John Reaney

SWLA member 1987 – 2019

After a certain amount of encouragement from birding friends and a couple of successful exhibitions at the RSPB Portslade office, John gave up his day job of eighteen years as a draughtsman in the electronics industry, to become a freelance artist. He had studied art at evening classes for three years where he was able to experiment with various media, before finally plumping for pastels. This proved to be a good choice, ideally suited to his favourite subjects, evening landscapes where colours merge, form softens and outlines blur.

In the field, John would make meticulous sketches of the landscape with details and written notes of its various elements and of course of the mammal or bird subjects. Back in his home in Brighton he would carefully compose his painting, skilfully placing the elements and subject to faithfully reflect his memory of the encounter. Landscape and animal subject were conceived together, both having equal importance. John had a way of drawing you the viewer in, you were there with him, sitting quietly in the corner of the field in the fading light, absorbing the atmosphere, awaiting the emergence of a badger, or for a fox to slip silently down the hedge line.

The influence of his favourite painters, the Impressionists, can be seen in John’s pastels. He would work on toned pastel paper, building the image from touches of colour to create a surface that vibrates.

I first met John in the 1970s when he started showing his work in an annual exhibition and sale of Wildlife Art which I organised for the Sussex Wildlife Trust at their headquarters at Woods Mill, Henfield. His work looked good on the walls of the ancient mill and mill house and we sold several.

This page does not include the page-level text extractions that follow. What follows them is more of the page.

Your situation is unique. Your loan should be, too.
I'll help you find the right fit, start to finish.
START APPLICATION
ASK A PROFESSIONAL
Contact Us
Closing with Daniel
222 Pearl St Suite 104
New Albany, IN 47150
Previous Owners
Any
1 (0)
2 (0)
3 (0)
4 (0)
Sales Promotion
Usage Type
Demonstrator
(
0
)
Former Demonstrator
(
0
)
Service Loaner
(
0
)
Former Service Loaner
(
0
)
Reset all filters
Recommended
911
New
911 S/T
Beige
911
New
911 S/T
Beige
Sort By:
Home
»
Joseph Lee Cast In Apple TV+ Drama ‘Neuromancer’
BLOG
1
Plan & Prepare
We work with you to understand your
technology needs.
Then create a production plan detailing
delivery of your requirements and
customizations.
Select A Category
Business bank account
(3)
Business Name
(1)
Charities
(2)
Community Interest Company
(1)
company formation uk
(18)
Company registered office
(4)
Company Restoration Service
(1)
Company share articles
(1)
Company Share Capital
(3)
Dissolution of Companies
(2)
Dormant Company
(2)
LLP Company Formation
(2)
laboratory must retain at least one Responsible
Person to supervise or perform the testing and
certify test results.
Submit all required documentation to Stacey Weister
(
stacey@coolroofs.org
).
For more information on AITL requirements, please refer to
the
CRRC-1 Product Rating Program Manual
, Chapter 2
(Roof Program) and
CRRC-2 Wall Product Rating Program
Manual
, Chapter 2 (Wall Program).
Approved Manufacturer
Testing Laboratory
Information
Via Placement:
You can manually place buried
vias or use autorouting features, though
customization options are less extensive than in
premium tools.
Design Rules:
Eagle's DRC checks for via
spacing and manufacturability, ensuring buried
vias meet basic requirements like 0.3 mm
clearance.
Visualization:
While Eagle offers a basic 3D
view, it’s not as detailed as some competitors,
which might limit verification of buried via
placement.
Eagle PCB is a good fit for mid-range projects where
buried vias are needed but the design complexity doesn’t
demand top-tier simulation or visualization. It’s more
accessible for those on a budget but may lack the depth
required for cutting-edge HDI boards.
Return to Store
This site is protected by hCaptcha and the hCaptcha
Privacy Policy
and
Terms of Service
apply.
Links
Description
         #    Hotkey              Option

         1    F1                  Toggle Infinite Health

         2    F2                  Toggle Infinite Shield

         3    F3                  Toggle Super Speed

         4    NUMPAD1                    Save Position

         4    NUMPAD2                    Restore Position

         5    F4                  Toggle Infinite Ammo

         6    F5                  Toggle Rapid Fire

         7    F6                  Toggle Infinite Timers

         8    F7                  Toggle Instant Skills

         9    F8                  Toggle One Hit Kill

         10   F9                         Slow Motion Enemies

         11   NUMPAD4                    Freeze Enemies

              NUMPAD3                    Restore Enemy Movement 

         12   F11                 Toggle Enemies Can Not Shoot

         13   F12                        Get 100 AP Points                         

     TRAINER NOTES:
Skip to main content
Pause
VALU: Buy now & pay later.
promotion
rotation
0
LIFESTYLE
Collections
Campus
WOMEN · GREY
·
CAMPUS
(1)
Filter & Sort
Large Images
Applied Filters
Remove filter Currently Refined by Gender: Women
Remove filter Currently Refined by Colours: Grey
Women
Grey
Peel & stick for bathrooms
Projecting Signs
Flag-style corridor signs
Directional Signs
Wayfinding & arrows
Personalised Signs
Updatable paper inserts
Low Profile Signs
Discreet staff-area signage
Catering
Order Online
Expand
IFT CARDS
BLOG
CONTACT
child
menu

In 1983 the RSPB commissioned a series of pastels of some of their reserves around the county and they were used in a calendar and a book. Further commissions followed and his watercolours, pastels and pen and ink drawings can be found in a number of publications. 1986 saw the publication of Nicholas Hammond’s lavish book Twentieth Century Wildlife Artists” which included a chapter on John and his work. The same year he had work accepted for the Society of Wildlife Artists Exhibition and the following year he was elected a member.